====== Material shown ======

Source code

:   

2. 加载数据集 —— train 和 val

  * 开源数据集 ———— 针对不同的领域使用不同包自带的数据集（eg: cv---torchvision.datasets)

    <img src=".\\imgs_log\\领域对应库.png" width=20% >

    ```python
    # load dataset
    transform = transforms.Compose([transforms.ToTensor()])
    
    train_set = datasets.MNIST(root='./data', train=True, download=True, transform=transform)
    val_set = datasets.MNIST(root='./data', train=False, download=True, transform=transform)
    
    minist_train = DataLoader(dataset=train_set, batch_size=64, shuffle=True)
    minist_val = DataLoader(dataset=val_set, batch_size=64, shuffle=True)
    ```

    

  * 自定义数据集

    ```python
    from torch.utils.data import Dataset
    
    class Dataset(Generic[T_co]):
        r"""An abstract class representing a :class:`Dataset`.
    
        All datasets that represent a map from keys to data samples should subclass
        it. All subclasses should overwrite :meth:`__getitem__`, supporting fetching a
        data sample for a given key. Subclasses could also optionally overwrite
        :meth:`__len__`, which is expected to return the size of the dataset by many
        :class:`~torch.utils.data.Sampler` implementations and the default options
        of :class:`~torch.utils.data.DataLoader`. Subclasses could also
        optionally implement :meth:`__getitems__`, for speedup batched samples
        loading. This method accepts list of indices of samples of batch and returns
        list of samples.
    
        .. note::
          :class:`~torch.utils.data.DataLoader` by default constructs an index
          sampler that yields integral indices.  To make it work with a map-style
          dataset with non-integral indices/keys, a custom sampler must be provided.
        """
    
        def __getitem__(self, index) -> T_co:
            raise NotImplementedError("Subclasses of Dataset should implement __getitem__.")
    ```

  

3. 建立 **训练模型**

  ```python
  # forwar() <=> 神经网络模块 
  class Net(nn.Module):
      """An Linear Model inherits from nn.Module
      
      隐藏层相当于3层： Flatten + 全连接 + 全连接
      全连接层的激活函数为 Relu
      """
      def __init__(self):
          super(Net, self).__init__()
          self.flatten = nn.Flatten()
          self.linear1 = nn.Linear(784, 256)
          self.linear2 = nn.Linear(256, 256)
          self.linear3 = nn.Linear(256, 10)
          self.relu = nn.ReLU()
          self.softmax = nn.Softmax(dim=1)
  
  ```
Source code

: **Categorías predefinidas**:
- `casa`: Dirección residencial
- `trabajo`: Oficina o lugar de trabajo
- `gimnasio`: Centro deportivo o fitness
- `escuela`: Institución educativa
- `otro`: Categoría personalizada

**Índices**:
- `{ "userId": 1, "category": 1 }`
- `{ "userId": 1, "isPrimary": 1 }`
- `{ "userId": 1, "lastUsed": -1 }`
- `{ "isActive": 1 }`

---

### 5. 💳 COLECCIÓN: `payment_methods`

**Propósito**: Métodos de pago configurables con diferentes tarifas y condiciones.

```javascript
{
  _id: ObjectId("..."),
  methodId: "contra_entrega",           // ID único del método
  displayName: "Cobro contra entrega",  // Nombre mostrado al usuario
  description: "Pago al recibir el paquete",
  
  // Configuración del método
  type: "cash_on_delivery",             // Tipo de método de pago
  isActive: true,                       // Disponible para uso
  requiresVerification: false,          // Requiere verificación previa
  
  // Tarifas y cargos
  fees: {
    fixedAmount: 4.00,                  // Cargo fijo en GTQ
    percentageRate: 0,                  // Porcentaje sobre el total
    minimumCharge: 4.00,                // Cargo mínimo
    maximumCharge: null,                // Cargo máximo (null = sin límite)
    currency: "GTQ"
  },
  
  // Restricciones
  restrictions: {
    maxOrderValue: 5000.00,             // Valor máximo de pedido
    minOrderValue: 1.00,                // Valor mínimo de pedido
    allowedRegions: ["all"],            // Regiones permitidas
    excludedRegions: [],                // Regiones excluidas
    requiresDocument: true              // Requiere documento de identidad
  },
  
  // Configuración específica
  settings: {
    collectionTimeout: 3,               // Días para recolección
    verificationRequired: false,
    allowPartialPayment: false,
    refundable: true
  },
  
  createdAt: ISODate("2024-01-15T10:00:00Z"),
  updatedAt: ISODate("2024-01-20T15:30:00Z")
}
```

======

Work instructions: Copy each line in the entries above where the word "transform" shows up.

Answer:
    transform = transforms.Compose([transforms.ToTensor()])
    train_set = datasets.MNIST(root='./data', train=True, download=True, transform=transform)
    val_set = datasets.MNIST(root='./data', train=False, download=True, transform=transform)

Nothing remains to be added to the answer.